A questão parte de um simples facto: traição. Mas o que devemos fazer quando isso nos acontece? Quando vivenciamos algo que nunca imaginamos, por nunca haver indícios?
Insistimos tanto no esquecimento de alguém que acabamos por cair no erro de a relembrarmos sempre. Todos os dias, a toda a hora.
Miguel Esteves Cardoso escreveu acerca de “Como esquecer alguém que amamos”, mas como fazemos para esquecer alguém que nos trai?
A resposta não é fácil. Ou até é... Não esquecemos, não perdoamos, não ultrapassamos à mesma velocidade que gostaríamos de esquecer, perdoar e ultrapassar. O maior obstáculo instala-se mesmo em frente de nós - o medo de confiar instala-se e por uns bons tempos.
“Quem é que ele pensa que ele é?” é a questão retórica que se impõe; ou então, “Como é que ele foi capaz?” que nos obriga a vivenciar as palavras, os locais, as pessoas. Enfim, a dor.
Existe só um pedido que devemos fazer a quem nos trai: Deixa-me ir. Sim, devemos ser humildes para lhes pedir isso. O lado positivo é que não dependemos do veto deles. Devemos apenas questionar e deixá-la ir com o vento... As palavras são assim, voam com o vento. Assim como a mágoa, a tristeza, a dor e todas as memórias negativas voam para longe. Há que insistir na abertura da gaiola que prende todos os sentimentos que ao longo da relação fomos nutrindo. Há que as deixar ir, para onde quiserem ir. Apenas com uma condição: para longe de nós.
Nunca estamos preparados para vivenciar algo capaz de nos destruir e desfazer todas as boas memórias que conservamos em mil pedaços.
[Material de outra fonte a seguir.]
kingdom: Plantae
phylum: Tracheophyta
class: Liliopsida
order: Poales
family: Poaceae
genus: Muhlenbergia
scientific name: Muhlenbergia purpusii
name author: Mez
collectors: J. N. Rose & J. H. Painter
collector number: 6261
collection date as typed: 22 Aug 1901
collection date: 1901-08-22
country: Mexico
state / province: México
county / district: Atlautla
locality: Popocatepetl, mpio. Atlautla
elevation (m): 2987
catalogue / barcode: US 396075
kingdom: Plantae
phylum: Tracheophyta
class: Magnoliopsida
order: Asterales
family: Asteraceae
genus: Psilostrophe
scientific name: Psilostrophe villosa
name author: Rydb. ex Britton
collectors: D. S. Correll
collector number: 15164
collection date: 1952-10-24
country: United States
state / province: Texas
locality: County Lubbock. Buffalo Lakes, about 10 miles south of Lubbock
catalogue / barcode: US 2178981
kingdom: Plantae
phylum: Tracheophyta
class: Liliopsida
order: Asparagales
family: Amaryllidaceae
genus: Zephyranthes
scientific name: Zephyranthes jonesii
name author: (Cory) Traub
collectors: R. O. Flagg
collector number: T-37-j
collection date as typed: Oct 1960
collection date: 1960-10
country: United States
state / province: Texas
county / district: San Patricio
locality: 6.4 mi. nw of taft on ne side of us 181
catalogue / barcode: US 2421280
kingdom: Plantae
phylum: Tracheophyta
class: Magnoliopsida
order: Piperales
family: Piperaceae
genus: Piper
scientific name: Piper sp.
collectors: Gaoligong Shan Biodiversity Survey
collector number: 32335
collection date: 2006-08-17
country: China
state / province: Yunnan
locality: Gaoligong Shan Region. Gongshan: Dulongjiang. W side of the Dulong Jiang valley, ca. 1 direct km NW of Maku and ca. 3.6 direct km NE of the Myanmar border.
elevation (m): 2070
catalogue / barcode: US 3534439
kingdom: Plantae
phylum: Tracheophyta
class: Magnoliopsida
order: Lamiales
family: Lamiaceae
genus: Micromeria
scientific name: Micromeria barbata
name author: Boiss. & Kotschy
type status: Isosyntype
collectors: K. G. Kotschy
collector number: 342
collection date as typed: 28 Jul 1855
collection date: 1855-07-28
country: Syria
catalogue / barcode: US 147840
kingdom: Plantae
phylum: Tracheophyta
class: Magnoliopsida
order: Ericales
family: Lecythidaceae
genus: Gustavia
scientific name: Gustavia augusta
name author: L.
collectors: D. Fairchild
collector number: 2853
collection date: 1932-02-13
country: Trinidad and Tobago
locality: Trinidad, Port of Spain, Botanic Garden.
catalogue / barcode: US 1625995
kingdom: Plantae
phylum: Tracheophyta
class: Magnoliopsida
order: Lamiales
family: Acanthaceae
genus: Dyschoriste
Cacos no chão padecem na tristeza abundante que alimentamos, diariamente. Portanto, há que perder o impulso (in)controlável de as alimentar. A Memória é uma das inimigas da Traição e devemos tratá-las do mesmo modo que tratamos as aves e as palavras presas em gaiolas. Devemos abri-las e deixá-las pairar, em primeiro lugar, mas de seguida deixá-las viajar para onde bem entenderem.
Ouvir boa música, experimentar novos pratos culinários, sair com os amigos, fumar uns quantos cigarros e ver o fumo desvanecer no ar, viajar e criar novas memórias, conhecer novas pessoas e vivenciar novas experiências que nos encham a alma e alimentem o coração de tão fraco que se encontra. Ele precisa de alimento e a alma de crescer, de novo. Tudo da estaca zero e com novas motivações de recomeço. Esquecendo tudo o que para trás ficou e criando espaço para o que aí se avizinha.
A vida é curta para longas curas, mas é suficiente para criarmos novas dores para padecer. Eu sei, eu sei... Esta última frase parece soar contraditória, contudo se pensarmos até poderá fazer sentido. Só experiências novas e novas dores - que também são necessárias para criarmos novas defesas - a partir de novas experiências, pessoas e relações. O coração apela sempre à vida, porém há que saber ouvi-lo e interpreta-lo.
Podem escrever-se as maiores odes ao Amor e à Vida, mas não percamos tempo a lê-las. Percamos sim a vivê-las.